Projekt, który podzielił społeczeństwo i polityków, jeszcze w tym roku trafi do parlamentu. Lewica ma wystarczającą liczbę mandatów, by go przeforsować. Głosowanie zaplanowano na styczeń.

Małżeństwom gejów sprzeciwiają się chadecy i socjaldemokraci, główna siła opozycyjna w Portugalii. Proponują homoseksualistom rejestrację ich związków i niektóre prawa przysługujące małżeństwom, ale bez używania tego określenia. Organizacje społeczne broniące tradycyjnej rodziny domagają się przeprowadzenia w tej sprawie referendum. Zbierają podpisy pod petycją, między innymi na meczach piłki nożnej. Kościół katolicki apeluje o szeroką debatę społeczną. Zarzuca premierowi José Socratesowi, że forsuje małżeństwa gejów wyłącznie dlatego, że obiecał im to podczas kampanii przed wrześniowymi wyborami, by zdobyć ich głosy.

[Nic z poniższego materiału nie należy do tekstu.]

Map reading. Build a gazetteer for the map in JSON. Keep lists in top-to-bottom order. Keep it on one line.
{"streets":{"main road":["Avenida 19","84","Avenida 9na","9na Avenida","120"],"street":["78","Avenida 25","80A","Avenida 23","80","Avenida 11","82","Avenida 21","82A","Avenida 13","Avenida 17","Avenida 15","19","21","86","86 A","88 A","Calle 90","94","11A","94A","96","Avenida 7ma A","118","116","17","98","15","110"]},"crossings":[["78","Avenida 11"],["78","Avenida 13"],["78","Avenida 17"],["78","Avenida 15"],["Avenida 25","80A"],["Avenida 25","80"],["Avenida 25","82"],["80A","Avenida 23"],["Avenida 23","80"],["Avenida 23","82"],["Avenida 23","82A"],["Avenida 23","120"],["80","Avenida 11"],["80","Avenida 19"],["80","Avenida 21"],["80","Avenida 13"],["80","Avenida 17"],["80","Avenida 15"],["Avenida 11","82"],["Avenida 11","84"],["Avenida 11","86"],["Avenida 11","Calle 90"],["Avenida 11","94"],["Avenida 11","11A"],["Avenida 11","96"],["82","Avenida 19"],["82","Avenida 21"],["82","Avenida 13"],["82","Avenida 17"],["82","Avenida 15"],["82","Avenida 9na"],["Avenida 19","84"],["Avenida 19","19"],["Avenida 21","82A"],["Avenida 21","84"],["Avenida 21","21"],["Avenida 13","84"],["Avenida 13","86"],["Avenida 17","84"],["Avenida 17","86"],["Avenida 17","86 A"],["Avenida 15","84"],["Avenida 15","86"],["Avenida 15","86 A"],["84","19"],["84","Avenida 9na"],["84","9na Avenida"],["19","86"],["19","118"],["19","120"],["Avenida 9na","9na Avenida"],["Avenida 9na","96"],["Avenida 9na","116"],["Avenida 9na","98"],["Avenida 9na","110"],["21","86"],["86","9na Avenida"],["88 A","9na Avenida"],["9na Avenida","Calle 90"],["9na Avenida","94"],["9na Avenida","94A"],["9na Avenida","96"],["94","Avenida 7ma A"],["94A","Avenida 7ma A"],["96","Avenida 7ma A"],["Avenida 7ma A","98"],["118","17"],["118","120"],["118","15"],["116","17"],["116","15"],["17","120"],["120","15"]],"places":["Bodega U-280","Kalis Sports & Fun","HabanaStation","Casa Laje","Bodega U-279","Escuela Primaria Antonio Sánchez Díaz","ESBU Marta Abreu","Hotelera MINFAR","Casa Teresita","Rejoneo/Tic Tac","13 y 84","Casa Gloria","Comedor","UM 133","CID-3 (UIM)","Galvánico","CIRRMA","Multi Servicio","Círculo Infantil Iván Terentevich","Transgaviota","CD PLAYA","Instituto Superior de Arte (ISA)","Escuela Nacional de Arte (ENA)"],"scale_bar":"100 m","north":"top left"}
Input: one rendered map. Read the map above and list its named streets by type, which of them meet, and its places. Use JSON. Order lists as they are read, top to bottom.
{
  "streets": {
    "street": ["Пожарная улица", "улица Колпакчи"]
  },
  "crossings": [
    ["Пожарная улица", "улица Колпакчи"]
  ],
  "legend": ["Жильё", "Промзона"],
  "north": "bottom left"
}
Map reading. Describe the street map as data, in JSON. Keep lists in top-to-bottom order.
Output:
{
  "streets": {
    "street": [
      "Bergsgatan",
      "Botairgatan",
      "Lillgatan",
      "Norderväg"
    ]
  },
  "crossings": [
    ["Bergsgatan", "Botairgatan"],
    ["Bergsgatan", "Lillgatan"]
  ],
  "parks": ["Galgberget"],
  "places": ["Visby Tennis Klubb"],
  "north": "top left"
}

Nieusatysfakcjonowane są organizacje walczące o prawa gejów. Ich zdaniem rząd proponuje portugalskim homoseksualistom „małżeństwa drugiej kategorii”, bo nie zezwala im na adoptowanie dzieci. Podkreślają, że pełnię praw, łącznie z możliwością adopcji, zagwarantował parom homoseksualnym socjalistyczny rząd sąsiedniej Hiszpanii.